Epidemiologic studies have suggested a reduction in the incidence of AD in patients who were taking anti-inflammatory drugs, and numerous studies have reported the induction of COX-2 in AD brains. Clinical trials using selective COX-2 inhibitors have been designed, although the results reported so far have not satisfied the high expectations. Dr. Doré and his collaborators have recently tested transgenic mice overexpressing COX-2 selectively in neurons and observed an increased infarct size in these transgenic mice; however, they were not able to show significant reduction after administration of a specific COX-2 inhibitor. Their results in primary neuronal cultures indicate that biological actions of the COX inhibitors and the PGs often follow a very narrow bell-shaped curve.
All together, Dr. Doré’s research team believes that a better understanding of the PG receptors is of utmost importance and could explain several of the discrepancies and failures previously reported. The mechanism by which PGs promote neuronal injury in excitotoxic conditions has not yet been defined. Some PGs have been reported to promote injury, while others have been reported to be cytoprotective. PGs are diffusible signaling lipids whose effects are mediated through a diverse class of G-protein-coupled receptors that can have opposing effects on cAMP, IP turnover, and Ca2+ levels. Using in vivo studies, as well as in vitro culture techniques, Dr. Doré’s aim is to define the role of the respective PG receptors in regulating excitotoxic damage. The overall goal is to develop more selective action that would specifically relieve inflammation while minimizing the distressing side effects that are possible with chronic use of the present available drugs (either over-the-counter or prescribed).
Complementary and Alternative Medicine
Dr. Doré has shown interest in alternative and complementary medicine. People have used herbal medicines for centuries, and today, a vast majority of people have considered and used alternative medicine. Although many therapeutic functions have been attributed to these treatments, very few rigorous scientific studies have been completed.

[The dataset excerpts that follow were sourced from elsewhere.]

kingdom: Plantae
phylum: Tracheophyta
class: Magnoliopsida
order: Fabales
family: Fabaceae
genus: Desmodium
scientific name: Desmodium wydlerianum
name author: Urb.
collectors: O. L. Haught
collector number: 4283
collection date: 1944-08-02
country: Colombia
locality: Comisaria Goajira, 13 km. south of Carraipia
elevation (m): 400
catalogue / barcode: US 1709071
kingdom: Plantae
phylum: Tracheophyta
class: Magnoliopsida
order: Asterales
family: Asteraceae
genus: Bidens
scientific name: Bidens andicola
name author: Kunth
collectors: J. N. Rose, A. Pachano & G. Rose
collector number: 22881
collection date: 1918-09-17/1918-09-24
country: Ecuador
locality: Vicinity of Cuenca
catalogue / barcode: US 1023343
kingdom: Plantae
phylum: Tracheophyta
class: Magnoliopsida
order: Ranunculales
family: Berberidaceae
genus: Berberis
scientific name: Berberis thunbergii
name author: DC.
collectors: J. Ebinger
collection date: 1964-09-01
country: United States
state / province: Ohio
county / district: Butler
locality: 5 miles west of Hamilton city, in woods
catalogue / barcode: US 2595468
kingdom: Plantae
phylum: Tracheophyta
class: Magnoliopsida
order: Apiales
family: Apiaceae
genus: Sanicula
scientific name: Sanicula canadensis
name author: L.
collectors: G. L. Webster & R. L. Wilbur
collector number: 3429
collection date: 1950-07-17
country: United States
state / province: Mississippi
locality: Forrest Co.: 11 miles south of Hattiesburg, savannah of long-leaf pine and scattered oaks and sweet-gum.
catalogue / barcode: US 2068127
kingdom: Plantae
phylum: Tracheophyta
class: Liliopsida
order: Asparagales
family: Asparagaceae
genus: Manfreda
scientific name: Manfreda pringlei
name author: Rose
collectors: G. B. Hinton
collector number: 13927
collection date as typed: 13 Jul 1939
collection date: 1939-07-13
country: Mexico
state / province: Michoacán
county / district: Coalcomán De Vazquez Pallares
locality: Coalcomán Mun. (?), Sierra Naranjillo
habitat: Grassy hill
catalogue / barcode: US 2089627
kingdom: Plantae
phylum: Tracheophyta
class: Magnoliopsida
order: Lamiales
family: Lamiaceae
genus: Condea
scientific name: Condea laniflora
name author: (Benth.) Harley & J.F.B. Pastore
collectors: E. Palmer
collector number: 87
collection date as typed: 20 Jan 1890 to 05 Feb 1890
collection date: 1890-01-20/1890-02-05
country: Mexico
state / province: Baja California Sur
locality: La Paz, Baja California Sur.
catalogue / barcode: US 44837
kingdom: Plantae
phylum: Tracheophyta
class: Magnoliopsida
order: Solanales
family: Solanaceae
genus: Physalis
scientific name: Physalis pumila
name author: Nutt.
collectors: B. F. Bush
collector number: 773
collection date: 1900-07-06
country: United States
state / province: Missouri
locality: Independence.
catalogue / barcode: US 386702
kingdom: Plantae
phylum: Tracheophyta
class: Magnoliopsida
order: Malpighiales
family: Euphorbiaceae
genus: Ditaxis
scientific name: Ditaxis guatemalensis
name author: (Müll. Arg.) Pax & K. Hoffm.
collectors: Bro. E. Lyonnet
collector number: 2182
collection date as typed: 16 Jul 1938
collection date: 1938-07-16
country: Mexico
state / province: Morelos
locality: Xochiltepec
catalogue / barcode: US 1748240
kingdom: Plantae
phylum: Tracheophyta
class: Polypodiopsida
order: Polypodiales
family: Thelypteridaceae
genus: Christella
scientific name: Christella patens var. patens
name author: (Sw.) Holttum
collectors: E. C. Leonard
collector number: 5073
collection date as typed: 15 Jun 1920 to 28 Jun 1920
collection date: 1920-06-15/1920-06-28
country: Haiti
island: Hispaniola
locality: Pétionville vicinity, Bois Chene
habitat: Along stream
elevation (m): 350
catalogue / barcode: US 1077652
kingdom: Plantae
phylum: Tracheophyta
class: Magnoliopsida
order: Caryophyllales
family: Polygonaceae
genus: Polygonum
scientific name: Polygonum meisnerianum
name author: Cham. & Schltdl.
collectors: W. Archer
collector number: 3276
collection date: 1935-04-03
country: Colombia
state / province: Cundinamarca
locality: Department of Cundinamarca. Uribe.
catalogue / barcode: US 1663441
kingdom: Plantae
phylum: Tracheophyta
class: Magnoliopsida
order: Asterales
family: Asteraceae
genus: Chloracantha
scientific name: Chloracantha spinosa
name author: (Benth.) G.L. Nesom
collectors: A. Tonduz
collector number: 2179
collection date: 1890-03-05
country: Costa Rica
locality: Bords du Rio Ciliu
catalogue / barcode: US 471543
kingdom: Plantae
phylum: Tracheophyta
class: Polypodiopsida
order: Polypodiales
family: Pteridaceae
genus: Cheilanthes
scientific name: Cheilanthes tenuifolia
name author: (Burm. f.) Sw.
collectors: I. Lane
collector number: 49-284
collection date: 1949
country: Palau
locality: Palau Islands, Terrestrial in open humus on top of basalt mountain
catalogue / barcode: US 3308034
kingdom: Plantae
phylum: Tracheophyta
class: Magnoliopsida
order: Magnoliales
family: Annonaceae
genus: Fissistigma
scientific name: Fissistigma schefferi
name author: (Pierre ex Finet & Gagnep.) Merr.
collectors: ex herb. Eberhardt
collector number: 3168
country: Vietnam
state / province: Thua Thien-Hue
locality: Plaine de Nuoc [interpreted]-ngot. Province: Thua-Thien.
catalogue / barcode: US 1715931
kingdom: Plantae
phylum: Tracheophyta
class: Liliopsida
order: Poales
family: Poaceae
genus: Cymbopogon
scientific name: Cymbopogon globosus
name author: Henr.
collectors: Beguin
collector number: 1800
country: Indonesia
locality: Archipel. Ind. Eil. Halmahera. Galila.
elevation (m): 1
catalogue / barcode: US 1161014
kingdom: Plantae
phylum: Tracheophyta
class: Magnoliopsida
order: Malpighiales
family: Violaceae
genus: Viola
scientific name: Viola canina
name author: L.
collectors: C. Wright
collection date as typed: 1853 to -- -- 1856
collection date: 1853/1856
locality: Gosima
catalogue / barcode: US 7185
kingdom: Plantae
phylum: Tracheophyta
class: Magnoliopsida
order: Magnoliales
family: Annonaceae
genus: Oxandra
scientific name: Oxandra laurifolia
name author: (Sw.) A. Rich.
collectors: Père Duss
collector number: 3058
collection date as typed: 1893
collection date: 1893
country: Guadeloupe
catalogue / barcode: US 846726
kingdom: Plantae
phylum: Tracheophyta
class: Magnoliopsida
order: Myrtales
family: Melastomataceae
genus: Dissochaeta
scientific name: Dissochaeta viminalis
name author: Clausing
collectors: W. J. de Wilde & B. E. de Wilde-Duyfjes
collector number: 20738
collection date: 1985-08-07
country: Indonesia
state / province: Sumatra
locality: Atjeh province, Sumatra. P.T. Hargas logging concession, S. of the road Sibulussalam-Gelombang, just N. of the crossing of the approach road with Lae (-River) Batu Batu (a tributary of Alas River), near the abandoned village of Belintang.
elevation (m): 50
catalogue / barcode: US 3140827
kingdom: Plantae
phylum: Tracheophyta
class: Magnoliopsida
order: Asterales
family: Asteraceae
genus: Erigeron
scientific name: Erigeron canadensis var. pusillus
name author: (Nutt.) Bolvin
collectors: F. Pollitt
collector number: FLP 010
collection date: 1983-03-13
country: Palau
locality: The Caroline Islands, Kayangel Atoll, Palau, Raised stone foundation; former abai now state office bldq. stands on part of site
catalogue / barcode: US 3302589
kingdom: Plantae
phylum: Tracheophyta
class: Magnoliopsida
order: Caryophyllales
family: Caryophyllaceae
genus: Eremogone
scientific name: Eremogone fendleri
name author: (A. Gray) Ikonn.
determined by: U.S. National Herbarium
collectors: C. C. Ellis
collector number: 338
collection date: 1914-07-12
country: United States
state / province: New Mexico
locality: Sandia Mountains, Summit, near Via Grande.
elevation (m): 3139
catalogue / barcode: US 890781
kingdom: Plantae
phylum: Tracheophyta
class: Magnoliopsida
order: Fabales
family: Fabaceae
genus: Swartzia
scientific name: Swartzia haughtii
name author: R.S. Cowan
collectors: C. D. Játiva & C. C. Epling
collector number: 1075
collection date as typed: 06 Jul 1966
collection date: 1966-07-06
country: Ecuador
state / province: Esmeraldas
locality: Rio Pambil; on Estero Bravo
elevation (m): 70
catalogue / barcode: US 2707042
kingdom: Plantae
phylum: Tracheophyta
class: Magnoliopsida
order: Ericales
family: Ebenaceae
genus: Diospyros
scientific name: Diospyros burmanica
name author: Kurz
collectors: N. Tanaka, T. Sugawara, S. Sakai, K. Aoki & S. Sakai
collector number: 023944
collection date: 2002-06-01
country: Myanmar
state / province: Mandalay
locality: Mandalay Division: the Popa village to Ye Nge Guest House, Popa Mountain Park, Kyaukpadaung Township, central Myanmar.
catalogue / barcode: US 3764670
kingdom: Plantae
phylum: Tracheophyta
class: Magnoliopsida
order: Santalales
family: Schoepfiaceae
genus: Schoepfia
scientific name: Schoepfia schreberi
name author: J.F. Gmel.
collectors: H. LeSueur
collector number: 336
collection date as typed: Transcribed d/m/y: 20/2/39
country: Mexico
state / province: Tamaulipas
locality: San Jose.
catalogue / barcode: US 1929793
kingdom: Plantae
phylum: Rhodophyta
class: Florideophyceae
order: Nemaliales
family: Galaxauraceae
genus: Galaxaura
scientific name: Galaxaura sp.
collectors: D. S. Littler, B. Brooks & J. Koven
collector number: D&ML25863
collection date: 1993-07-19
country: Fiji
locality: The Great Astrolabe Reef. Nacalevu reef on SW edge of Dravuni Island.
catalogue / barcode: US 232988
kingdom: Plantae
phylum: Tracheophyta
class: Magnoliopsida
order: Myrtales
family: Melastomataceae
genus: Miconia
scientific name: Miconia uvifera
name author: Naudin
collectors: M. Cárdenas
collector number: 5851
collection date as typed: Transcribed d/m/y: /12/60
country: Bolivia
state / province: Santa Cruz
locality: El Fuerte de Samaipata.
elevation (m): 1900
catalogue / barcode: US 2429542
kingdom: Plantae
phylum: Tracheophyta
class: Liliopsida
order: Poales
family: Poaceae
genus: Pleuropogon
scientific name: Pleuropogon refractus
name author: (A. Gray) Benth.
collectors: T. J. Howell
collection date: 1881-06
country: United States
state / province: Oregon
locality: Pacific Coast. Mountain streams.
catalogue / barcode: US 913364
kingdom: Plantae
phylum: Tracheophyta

Using primary neuronal cultures, Dr. Doré has observed that pre-treatment with some of these compounds (for example Ginkgo biloba) would provide neuroprotection, mainly by inducing heme oxygenase 1 in neurons. Use of protein inhibitor synthesis would block this protection. His future goal is to identify which proteins are expressed or post-transcriptionally modified in order to reveal possible mechanisms of protection associated with these “natural” compounds.